━━━ Exercise data
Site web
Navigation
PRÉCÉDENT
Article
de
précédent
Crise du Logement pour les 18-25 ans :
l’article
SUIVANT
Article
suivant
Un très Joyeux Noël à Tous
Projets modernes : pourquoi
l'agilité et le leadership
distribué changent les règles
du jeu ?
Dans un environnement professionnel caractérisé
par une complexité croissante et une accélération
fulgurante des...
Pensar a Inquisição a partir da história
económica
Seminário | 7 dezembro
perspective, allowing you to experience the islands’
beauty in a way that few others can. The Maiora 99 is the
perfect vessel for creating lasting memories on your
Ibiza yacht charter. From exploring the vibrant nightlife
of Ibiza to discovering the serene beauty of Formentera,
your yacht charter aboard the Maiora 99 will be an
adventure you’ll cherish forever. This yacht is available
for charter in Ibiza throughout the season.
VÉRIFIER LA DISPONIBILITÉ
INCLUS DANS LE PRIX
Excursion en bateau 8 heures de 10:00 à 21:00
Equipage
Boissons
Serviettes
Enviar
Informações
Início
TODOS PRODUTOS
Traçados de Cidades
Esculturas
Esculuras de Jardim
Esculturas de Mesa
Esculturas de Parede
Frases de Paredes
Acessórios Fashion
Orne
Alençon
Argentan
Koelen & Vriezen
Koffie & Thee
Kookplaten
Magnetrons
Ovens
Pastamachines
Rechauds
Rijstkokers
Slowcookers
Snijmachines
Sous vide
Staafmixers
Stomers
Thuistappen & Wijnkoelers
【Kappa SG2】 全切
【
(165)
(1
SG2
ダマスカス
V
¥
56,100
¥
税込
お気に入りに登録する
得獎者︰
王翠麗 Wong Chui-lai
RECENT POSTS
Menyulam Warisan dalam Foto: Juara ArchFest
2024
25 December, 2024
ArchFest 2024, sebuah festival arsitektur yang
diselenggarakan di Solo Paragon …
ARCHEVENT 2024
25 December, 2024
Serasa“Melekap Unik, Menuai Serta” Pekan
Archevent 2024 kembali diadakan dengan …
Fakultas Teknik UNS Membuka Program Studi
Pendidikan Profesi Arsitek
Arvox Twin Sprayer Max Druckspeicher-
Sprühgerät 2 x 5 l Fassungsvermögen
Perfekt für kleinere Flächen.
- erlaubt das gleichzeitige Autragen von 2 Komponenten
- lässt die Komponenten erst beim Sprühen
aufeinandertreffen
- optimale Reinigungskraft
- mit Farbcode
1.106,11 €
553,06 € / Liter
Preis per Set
━━━━━━
━━━ Exercise data
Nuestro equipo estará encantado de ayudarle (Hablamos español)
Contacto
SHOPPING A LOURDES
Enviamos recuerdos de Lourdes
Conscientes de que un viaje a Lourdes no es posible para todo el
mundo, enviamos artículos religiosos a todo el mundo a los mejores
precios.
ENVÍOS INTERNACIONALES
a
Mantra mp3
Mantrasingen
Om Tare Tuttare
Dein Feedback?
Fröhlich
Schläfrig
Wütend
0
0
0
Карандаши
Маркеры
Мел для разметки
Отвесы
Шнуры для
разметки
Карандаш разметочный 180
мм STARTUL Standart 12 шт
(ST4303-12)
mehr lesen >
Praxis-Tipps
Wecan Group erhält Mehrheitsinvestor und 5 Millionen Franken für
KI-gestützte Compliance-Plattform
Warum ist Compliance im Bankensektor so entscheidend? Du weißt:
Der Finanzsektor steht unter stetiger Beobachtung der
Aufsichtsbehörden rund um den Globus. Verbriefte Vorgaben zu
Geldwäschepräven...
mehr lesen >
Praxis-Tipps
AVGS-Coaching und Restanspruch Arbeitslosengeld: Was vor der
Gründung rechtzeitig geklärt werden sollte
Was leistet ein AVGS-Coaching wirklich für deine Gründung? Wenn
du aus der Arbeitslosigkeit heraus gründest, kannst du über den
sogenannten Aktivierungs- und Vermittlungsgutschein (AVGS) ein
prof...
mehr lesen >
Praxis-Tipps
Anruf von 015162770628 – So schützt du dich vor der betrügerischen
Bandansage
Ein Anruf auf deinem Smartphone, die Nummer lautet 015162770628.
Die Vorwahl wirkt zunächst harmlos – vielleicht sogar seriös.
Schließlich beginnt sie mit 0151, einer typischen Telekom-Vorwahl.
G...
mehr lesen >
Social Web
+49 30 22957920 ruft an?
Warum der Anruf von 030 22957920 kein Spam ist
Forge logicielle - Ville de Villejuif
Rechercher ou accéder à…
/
━━━━━━
Instructions for the task: Which lines of the entries contain "Warum"? Count them and write only the number.

Solution below: 2